TASK TO COMPLETE:
As the answer, set down the lines below from the one containing "19: (663, 434, 1.40)" through the one containing "33: (733, 263, 2.37)", exactly and inclusively, and no others.

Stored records
=== Section Start ===
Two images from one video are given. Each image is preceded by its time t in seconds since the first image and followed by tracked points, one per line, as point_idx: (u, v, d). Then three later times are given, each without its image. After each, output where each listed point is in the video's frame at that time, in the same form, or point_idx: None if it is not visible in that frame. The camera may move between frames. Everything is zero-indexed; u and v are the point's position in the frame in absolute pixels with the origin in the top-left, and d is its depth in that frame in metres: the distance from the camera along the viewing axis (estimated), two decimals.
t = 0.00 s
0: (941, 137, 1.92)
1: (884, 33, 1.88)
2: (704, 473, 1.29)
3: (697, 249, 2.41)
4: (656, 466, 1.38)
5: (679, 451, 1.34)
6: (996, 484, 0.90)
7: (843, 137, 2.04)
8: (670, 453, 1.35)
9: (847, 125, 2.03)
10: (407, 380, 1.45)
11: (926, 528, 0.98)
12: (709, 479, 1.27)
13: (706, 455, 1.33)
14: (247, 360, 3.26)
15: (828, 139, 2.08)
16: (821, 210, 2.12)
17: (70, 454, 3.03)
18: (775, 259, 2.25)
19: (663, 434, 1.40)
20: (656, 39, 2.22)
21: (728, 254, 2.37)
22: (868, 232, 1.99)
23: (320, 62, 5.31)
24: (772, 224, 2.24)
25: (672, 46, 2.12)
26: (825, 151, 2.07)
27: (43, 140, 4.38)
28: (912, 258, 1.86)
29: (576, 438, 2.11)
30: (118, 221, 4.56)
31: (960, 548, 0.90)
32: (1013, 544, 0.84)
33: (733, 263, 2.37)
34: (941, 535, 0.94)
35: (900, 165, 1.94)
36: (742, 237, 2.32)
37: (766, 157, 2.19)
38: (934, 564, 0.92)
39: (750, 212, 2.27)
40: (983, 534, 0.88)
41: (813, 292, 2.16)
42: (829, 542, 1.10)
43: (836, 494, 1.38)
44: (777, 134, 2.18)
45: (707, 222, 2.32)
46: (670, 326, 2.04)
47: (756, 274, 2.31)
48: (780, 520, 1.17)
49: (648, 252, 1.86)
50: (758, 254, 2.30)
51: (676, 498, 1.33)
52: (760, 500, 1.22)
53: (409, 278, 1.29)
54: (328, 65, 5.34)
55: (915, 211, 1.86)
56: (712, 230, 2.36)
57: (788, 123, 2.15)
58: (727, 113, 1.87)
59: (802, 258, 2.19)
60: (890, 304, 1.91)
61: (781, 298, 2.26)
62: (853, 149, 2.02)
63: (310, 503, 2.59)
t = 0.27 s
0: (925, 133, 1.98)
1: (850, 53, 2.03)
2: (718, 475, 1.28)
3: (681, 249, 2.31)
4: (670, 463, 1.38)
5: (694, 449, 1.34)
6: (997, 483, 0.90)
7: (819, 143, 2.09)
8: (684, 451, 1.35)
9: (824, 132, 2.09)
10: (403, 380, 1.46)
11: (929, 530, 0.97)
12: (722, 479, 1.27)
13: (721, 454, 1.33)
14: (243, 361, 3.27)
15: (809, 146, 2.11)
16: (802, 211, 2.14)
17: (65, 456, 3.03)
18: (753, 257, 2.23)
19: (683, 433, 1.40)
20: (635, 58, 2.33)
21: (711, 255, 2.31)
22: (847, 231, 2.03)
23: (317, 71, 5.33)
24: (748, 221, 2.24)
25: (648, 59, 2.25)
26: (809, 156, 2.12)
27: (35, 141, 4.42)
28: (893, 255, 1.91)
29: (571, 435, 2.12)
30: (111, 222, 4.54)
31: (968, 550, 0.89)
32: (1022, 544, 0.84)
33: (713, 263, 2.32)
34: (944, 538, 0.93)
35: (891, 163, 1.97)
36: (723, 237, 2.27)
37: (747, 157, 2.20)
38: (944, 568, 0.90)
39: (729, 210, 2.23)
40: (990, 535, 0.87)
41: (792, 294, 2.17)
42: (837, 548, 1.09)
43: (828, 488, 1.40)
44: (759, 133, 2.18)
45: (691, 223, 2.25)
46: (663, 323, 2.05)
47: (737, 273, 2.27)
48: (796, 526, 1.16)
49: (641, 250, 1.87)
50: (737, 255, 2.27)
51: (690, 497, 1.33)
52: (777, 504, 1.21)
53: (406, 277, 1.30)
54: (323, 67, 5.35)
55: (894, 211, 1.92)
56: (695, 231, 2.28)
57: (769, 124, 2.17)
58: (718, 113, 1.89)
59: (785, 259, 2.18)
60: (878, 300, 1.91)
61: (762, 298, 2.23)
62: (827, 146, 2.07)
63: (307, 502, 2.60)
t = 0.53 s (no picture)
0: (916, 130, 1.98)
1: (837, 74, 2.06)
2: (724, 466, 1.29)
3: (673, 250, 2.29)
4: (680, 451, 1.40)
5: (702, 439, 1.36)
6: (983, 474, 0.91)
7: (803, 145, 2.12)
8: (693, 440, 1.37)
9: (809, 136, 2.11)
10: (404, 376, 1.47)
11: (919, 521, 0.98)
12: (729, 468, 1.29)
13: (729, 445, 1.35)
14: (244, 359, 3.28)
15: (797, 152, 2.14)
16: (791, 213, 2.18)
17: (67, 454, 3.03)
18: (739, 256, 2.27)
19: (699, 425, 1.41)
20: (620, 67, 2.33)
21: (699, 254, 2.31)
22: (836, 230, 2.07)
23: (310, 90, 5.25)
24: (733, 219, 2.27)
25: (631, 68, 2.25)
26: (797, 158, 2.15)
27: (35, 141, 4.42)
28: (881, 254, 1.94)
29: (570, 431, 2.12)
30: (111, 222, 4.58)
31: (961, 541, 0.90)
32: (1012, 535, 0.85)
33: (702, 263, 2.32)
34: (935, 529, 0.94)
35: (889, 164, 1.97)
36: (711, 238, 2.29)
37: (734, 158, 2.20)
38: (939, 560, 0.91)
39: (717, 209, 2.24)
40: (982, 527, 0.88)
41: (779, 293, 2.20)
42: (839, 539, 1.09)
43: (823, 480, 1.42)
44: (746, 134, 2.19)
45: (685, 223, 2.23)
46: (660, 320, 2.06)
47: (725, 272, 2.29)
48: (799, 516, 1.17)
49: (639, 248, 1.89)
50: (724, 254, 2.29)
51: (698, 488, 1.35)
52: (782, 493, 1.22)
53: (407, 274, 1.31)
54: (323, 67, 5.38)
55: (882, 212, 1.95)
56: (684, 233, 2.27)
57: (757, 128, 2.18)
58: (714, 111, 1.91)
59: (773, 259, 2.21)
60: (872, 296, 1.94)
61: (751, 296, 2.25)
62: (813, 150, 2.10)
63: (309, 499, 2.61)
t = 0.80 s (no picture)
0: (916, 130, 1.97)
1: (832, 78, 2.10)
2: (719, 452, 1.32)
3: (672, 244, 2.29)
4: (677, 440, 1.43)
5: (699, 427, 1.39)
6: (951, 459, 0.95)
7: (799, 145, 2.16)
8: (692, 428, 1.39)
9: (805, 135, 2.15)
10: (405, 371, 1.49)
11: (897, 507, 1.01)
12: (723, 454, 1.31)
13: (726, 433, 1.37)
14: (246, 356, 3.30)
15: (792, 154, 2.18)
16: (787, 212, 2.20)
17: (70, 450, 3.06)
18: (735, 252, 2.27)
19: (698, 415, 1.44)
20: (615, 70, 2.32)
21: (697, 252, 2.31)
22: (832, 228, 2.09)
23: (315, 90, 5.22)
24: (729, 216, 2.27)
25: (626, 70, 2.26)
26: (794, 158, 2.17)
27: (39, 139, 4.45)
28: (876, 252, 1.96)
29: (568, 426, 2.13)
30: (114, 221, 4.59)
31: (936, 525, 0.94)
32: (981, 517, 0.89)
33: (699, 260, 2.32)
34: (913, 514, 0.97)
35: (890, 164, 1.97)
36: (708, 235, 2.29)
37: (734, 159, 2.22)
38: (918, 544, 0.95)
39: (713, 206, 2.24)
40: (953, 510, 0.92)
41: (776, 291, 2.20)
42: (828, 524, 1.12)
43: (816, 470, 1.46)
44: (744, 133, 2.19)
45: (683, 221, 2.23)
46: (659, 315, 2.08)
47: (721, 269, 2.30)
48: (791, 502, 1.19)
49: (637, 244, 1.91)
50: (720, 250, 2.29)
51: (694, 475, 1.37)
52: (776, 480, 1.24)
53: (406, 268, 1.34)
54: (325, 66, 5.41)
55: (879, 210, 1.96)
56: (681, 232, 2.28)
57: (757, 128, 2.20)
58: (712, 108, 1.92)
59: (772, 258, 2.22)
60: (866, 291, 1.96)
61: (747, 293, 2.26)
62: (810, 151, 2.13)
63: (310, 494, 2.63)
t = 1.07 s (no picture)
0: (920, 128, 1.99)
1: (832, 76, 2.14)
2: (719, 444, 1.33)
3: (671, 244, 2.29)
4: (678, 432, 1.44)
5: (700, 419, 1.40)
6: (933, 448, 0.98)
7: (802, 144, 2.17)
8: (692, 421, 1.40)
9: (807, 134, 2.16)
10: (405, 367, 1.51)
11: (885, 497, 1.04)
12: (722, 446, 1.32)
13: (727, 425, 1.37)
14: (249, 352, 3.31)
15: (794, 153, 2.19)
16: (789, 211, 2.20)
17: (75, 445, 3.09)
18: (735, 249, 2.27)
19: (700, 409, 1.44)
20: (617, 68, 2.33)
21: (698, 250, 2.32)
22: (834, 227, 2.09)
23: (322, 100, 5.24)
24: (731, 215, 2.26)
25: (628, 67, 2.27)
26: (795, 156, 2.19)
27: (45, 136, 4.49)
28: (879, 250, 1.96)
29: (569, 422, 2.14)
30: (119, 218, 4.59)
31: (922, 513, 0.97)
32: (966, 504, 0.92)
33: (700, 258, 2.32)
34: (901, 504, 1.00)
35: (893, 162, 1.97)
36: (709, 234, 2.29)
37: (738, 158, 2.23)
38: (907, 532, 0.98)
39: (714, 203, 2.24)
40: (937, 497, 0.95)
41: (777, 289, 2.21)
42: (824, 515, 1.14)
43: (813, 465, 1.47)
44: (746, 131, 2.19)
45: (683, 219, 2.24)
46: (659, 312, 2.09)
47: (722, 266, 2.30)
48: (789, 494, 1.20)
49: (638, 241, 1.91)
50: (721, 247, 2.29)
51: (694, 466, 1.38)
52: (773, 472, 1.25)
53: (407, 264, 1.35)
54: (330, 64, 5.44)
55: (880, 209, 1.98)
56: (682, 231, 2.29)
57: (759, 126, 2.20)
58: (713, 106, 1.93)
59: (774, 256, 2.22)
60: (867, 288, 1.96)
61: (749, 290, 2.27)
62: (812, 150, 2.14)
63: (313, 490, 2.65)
=== Section End ===
EXERCISE RESPONSE:
19: (663, 434, 1.40)
20: (656, 39, 2.22)
21: (728, 254, 2.37)
22: (868, 232, 1.99)
23: (320, 62, 5.31)
24: (772, 224, 2.24)
25: (672, 46, 2.12)
26: (825, 151, 2.07)
27: (43, 140, 4.38)
28: (912, 258, 1.86)
29: (576, 438, 2.11)
30: (118, 221, 4.56)
31: (960, 548, 0.90)
32: (1013, 544, 0.84)
33: (733, 263, 2.37)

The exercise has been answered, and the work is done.